Find the total number of six digit numbers `x_(1)x_(2)x_(3)x_(4)x_(5)x_(6)` having the property `x_(1)ltx__(2)lex_(3)ltx_(4)ltx_(5)lex_(6)`.

To solve the problem of finding the total number of six-digit numbers \( x_1x_2x_3x_4x_5x_6 \) such that \( x_1 < x_2 \leq x_3 < x_4 < x_5 \leq x_6 \), we can follow these steps: ### Step 1: Understand the constraints The digits \( x_1, x_2, x_3, x_4, x_5, x_6 \) must be chosen from the digits 1 to 9 (since 0 cannot be the leading digit of a six-digit number).

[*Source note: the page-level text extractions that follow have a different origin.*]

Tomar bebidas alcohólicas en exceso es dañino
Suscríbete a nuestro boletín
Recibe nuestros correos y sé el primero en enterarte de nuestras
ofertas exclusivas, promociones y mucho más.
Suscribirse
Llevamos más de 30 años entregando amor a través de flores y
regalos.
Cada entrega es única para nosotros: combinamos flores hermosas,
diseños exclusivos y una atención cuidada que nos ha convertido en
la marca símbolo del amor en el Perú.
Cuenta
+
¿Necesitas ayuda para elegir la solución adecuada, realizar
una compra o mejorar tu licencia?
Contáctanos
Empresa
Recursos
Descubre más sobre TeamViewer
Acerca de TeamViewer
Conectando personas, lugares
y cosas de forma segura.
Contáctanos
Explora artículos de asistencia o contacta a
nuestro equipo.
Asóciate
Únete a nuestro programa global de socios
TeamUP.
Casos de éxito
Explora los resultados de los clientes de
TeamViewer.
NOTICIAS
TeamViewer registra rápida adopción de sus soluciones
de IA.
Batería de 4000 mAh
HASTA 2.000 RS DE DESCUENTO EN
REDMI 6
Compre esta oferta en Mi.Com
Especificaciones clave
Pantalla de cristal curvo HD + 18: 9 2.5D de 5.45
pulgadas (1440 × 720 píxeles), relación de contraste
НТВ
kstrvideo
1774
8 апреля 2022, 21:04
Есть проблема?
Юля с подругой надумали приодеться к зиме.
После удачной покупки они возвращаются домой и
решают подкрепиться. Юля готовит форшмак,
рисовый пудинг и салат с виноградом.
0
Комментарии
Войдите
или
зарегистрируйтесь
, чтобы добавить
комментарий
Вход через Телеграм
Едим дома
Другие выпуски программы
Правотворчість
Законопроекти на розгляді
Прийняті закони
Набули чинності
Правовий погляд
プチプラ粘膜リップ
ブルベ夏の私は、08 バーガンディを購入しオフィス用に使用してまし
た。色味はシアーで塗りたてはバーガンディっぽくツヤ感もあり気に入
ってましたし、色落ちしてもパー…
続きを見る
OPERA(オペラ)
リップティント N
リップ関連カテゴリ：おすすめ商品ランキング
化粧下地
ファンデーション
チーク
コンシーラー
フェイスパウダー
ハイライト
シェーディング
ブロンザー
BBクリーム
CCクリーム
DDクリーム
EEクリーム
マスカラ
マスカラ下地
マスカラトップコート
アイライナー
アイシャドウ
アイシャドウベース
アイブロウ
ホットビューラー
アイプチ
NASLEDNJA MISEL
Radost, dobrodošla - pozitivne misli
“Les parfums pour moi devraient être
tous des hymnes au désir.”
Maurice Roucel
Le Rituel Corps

The constraints imply that: - \( x_1 < x_2 \) - \( x_2 \leq x_3 \) - \( x_3 < x_4 \) - \( x_4 < x_5 \) - \( x_5 \leq x_6 \) ### Step 2: Transform the problem To simplify the counting, we can redefine the variables to account for the equalities: - Let \( y_1 = x_1 \) - Let \( y_2 = x_2 \) - Let \( y_3 = x_3 \) - Let \( y_4 = x_4 \) - Let \( y_5 = x_5 \) - Let \( y_6 = x_6 \) We can express the conditions as: - \( y_1 < y_2 \) - \( y_2 \leq y_3 \) - \( y_3 < y_4 \) - \( y_4 < y_5 \) - \( y_5 \leq y_6 \) ### Step 3: Count the distinct digits To satisfy the inequalities, we can think of choosing 6 digits from the set {1, 2, 3, 4, 5, 6, 7, 8, 9}. Since we have 9 possible digits and we need to choose 6, we can use combinations. ### Step 4: Use combinations We can break this down into cases based on the number of distinct digits selected. The maximum number of distinct digits we can choose is 9, and we need to account for the cases where some digits can be repeated due to the inequalities. 1. **Case 1**: All digits are distinct. This corresponds to choosing 6 different digits from 9, which is \( \binom{9}{6} \). 2. **Case 2**: One digit is repeated. This corresponds to choosing 5 different digits from 9, which is \( \binom{9}{5} \). 3. **Case 3**: Two digits are repeated. This corresponds to choosing 4 different digits from 9, which is \( \binom{9}{4} \). ### Step 5: Calculate the total Now we can sum the combinations from all cases: \[ \text{Total} = \binom{9}{6} + \binom{9}{5} + \binom{9}{4} \] Using the combination formula \( \binom{n}{r} = \frac{n!}{r!(n-r)!} \): - \( \binom{9}{6} = \binom{9}{3} = \frac{9 \times 8 \times 7}{3 \times 2 \times 1} = 84 \) - \( \binom{9}{5} = \binom{9}{4} = \frac{9 \times 8 \times 7 \times 6}{4 \times 3 \times 2 \times 1} = 126 \) - \( \binom{9}{4} = \frac{9 \times 8 \times 7 \times 6}{4 \times 3 \times 2 \times 1} = 126 \) Thus, the total is: \[ \text{Total} = 84 + 126 + 126 = 336 \] ### Final Answer The total number of six-digit numbers \( x_1x_2x_3x_4x_5x_6 \) satisfying the given conditions is **336**.